→ **What is needed**
Return each line of the listing that follows in which the string "inappropriateOutput" can be found.

→ **Data supplied**
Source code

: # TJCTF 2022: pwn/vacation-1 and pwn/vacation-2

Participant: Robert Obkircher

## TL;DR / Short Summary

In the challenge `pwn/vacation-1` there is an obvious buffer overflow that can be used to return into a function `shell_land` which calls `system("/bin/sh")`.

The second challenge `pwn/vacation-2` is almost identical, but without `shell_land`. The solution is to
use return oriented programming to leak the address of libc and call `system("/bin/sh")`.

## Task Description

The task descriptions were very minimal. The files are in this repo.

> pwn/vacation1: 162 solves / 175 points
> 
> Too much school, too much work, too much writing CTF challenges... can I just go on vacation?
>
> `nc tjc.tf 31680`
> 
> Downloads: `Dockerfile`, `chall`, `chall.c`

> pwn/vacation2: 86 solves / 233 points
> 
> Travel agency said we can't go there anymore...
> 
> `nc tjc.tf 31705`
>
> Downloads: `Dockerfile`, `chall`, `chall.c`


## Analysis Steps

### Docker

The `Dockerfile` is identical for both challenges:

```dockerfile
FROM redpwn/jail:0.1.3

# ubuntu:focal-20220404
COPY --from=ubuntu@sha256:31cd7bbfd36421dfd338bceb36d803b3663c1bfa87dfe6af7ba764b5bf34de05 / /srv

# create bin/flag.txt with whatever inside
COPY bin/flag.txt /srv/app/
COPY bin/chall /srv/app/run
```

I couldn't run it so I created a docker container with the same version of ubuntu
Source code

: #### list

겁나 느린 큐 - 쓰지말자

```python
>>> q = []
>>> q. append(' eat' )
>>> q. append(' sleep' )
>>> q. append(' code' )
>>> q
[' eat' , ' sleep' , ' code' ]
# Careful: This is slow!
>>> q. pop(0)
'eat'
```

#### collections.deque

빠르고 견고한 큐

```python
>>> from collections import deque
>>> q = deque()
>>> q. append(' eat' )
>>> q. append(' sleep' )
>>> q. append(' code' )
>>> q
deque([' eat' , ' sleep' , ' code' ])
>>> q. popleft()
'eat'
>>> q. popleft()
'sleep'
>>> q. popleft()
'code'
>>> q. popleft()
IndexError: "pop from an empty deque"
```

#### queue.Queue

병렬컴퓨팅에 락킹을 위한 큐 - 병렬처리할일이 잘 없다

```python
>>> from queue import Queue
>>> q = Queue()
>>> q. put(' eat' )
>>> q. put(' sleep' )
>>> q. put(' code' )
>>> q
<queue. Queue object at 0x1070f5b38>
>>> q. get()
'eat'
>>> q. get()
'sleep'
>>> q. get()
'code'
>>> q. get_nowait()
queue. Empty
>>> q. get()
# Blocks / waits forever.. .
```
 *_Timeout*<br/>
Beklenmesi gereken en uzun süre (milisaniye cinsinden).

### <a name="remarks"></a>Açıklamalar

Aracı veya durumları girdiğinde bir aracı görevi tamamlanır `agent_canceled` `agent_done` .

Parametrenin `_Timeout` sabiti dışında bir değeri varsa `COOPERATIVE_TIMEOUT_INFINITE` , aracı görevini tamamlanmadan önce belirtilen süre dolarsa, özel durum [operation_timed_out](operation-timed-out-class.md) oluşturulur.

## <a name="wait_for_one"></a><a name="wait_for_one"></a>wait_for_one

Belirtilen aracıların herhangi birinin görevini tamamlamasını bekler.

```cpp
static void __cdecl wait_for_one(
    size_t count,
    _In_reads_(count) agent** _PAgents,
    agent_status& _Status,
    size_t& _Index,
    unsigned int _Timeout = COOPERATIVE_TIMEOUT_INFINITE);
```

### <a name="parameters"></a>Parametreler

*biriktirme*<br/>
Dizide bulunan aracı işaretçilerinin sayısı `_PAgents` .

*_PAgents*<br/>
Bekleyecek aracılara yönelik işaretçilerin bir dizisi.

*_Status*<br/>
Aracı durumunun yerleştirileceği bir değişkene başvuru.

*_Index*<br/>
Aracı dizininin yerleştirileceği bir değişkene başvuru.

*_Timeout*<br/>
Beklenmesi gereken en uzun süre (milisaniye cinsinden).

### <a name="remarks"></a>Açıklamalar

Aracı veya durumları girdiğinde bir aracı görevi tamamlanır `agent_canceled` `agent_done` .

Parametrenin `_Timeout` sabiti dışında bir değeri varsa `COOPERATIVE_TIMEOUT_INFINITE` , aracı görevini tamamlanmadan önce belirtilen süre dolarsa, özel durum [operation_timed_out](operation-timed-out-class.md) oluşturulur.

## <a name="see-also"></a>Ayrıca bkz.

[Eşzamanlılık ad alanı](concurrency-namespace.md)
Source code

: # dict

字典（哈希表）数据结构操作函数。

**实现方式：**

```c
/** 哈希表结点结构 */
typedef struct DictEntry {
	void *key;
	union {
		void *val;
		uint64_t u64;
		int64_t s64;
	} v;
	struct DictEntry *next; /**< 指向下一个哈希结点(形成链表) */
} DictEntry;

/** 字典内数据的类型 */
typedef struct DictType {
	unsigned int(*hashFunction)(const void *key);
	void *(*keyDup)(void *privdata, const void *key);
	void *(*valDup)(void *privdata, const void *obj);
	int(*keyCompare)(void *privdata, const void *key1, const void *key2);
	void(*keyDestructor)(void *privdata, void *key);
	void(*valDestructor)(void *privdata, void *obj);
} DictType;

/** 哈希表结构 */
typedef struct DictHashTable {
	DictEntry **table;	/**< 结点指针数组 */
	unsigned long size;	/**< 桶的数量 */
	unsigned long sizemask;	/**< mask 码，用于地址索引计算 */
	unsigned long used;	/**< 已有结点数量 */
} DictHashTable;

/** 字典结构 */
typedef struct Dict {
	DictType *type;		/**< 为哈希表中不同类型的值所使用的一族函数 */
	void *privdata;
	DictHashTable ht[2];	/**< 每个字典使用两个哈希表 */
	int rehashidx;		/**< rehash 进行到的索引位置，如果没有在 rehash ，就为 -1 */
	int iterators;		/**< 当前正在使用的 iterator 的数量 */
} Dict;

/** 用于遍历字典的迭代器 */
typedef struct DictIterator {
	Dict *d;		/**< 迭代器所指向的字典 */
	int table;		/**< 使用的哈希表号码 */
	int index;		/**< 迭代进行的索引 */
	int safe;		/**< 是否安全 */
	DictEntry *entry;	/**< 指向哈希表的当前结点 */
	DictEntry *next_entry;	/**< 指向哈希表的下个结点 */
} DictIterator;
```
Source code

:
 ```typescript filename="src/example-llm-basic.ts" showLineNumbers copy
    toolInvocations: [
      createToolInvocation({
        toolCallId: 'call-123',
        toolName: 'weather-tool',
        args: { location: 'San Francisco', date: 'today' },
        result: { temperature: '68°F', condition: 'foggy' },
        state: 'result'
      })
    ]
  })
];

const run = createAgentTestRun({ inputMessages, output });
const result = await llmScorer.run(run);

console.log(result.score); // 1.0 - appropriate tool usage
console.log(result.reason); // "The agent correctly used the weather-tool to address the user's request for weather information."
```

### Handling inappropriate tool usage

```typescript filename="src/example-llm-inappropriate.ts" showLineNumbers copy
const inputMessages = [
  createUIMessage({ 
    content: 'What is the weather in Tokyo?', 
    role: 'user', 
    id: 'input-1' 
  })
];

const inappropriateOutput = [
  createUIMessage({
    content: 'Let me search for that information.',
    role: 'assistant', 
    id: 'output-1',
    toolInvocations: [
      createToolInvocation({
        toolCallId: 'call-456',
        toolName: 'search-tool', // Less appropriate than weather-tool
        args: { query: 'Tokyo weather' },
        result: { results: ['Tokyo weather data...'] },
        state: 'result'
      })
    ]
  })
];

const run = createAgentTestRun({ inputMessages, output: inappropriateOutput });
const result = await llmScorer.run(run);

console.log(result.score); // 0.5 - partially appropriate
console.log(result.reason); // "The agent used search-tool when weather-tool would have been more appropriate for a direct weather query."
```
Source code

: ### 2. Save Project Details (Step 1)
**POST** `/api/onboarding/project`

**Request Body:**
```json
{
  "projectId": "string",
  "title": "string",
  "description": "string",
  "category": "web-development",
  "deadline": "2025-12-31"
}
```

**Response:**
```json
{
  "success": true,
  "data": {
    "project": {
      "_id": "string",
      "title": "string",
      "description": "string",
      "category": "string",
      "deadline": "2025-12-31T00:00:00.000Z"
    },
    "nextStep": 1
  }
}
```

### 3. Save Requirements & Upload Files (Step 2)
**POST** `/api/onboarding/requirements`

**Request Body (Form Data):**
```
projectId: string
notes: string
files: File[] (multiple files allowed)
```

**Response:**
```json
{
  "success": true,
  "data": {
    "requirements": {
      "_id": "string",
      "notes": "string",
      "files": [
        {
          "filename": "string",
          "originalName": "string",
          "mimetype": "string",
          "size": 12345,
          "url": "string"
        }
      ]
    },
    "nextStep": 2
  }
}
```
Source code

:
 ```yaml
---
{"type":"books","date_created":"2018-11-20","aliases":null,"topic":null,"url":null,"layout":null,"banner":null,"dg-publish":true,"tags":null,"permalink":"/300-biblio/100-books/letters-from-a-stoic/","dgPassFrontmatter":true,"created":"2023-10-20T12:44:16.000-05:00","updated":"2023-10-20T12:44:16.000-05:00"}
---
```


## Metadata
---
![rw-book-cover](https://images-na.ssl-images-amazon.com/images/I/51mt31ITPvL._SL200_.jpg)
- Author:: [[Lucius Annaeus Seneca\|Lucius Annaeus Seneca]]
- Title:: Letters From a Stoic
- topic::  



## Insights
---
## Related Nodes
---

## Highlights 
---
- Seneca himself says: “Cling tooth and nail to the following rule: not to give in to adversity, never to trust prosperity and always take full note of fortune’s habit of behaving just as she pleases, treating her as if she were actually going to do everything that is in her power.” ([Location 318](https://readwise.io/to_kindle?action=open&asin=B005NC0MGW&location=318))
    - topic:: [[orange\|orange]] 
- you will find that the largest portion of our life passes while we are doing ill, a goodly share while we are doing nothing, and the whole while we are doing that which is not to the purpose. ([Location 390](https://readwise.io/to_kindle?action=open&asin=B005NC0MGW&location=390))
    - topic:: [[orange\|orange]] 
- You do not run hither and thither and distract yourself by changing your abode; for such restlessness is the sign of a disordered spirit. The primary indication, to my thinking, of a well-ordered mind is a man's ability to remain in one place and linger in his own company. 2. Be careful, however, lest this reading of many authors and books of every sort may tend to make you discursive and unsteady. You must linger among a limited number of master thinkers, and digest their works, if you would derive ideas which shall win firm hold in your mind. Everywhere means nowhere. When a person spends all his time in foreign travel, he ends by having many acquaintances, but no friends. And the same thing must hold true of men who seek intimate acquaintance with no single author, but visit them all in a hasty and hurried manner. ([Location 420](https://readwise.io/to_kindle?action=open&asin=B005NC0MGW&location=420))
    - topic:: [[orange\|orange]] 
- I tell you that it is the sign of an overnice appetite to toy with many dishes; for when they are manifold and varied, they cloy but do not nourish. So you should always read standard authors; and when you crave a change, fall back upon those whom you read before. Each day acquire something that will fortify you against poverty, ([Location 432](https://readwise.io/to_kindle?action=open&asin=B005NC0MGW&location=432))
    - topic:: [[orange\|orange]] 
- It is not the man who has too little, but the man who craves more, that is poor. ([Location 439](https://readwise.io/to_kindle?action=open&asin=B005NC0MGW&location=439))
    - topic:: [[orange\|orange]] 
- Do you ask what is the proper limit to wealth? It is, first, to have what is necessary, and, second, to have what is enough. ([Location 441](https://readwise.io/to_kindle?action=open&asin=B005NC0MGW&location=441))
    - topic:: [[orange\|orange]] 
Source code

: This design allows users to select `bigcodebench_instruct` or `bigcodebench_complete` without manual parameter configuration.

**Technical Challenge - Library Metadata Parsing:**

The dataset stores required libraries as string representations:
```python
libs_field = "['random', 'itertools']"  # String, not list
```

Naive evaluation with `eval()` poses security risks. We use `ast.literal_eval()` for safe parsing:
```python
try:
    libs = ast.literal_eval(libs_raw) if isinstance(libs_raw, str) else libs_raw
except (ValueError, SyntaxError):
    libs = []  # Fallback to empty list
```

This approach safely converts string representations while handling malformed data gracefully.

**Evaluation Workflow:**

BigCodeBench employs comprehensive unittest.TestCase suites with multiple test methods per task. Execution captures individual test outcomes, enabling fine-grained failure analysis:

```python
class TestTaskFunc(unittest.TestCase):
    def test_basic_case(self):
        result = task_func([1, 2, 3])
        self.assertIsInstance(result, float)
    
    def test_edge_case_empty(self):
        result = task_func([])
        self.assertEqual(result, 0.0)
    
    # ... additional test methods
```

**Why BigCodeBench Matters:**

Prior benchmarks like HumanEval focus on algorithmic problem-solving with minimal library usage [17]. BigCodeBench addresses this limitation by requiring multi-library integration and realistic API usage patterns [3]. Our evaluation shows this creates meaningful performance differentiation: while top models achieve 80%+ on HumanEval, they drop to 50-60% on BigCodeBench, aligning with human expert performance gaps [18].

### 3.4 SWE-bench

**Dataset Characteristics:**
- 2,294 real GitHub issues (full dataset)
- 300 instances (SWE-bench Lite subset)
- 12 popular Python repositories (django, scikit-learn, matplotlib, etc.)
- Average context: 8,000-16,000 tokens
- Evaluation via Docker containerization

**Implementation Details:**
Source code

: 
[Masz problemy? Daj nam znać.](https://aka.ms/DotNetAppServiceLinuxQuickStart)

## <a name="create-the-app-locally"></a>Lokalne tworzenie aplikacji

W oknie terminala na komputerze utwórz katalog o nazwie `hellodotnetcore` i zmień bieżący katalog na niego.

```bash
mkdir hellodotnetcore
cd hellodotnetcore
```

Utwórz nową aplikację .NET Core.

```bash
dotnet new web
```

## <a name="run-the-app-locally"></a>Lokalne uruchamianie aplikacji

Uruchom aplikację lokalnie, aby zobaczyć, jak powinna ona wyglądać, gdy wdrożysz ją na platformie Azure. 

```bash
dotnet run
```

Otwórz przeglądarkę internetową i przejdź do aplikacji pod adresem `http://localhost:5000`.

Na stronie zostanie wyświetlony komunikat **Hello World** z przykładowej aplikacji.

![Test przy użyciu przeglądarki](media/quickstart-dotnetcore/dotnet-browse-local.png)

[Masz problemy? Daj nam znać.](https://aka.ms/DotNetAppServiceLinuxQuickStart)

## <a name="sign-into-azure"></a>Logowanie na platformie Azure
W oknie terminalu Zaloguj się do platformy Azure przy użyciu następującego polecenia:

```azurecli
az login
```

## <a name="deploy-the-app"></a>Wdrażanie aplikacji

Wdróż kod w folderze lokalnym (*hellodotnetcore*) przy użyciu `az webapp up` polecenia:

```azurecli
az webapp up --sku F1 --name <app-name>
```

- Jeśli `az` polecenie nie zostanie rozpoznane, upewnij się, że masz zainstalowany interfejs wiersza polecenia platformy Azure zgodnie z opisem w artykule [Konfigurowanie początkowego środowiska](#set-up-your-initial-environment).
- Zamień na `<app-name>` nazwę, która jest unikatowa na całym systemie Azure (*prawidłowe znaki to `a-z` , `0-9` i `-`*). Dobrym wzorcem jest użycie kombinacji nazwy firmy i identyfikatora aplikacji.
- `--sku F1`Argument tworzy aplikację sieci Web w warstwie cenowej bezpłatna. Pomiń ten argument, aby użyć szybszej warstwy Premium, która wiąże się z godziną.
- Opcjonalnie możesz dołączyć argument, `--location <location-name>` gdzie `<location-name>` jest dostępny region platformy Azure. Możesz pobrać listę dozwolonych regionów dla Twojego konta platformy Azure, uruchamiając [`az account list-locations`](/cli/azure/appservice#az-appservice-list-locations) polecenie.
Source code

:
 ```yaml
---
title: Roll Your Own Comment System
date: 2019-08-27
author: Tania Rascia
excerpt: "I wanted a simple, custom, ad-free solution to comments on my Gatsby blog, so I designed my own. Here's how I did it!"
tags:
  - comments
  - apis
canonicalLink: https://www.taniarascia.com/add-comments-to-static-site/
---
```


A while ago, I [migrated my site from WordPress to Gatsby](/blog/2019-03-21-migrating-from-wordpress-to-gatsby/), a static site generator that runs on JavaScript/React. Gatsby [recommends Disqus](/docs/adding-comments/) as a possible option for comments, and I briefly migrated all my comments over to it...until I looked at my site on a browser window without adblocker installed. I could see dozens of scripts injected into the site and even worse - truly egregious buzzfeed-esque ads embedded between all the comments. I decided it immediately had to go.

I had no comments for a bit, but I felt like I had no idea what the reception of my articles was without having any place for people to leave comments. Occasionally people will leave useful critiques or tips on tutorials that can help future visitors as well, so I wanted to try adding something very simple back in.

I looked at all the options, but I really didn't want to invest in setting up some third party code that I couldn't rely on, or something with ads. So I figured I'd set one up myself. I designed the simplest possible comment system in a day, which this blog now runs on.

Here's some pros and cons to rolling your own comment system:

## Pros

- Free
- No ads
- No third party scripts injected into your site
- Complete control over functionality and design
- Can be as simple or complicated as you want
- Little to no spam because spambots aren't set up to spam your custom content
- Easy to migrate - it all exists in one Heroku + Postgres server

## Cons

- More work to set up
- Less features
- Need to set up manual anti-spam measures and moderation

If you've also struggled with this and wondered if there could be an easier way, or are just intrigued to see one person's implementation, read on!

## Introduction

→ **Written answer**
const inappropriateOutput = [
const run = createAgentTestRun({ inputMessages, output: inappropriateOutput });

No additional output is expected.